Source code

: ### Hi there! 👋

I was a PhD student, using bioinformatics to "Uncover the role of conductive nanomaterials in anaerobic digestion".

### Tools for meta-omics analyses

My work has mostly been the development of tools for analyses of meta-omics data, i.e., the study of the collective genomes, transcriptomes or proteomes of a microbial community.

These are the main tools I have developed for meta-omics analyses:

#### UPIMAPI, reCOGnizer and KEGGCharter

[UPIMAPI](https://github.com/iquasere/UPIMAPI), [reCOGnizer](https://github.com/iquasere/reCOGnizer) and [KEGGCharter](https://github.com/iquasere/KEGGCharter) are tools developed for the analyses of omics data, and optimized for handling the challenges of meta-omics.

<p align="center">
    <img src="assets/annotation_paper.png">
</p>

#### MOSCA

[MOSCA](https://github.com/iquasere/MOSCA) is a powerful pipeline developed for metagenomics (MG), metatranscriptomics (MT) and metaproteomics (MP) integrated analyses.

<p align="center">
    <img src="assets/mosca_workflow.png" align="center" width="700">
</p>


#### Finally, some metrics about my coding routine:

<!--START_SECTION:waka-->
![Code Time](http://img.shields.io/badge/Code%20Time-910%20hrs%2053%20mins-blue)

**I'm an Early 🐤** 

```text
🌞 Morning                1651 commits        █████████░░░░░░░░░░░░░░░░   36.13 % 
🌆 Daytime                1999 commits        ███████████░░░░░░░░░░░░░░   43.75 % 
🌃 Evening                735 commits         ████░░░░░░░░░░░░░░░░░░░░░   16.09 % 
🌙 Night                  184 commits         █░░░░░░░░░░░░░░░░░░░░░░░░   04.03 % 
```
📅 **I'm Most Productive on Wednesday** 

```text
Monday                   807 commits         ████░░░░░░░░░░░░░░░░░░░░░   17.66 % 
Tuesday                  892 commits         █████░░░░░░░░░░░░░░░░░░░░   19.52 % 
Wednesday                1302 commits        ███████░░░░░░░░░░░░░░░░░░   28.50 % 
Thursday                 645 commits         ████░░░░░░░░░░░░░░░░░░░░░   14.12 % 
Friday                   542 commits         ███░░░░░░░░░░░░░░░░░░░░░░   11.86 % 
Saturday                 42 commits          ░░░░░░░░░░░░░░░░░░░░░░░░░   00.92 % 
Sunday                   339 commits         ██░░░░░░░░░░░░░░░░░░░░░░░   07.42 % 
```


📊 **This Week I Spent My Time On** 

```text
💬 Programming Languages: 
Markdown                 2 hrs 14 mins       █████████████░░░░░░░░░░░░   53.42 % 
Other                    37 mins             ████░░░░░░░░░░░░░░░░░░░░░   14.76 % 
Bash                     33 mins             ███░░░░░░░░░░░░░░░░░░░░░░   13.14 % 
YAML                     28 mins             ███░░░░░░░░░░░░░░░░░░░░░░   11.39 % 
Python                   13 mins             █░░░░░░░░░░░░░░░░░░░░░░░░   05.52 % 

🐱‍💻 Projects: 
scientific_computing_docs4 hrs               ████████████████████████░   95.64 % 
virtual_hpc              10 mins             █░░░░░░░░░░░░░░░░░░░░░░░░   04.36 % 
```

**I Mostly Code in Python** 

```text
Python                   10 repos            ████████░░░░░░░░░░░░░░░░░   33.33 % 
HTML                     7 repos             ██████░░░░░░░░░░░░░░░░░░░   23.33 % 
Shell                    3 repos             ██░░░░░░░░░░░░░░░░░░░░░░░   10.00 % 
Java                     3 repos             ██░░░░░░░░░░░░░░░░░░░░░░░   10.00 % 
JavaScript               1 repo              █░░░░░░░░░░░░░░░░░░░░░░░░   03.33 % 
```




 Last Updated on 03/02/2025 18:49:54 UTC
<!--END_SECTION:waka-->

==========

[Instructions for the task]:
All lines from the opening of the listing above through the line that contains "### Tools for meta-omics analyses" should be given again exactly, and nothing more.

[Solution]:
Source code

: ### Hi there! 👋

I was a PhD student, using bioinformatics to "Uncover the role of conductive nanomaterials in anaerobic digestion".

### Tools for meta-omics analyses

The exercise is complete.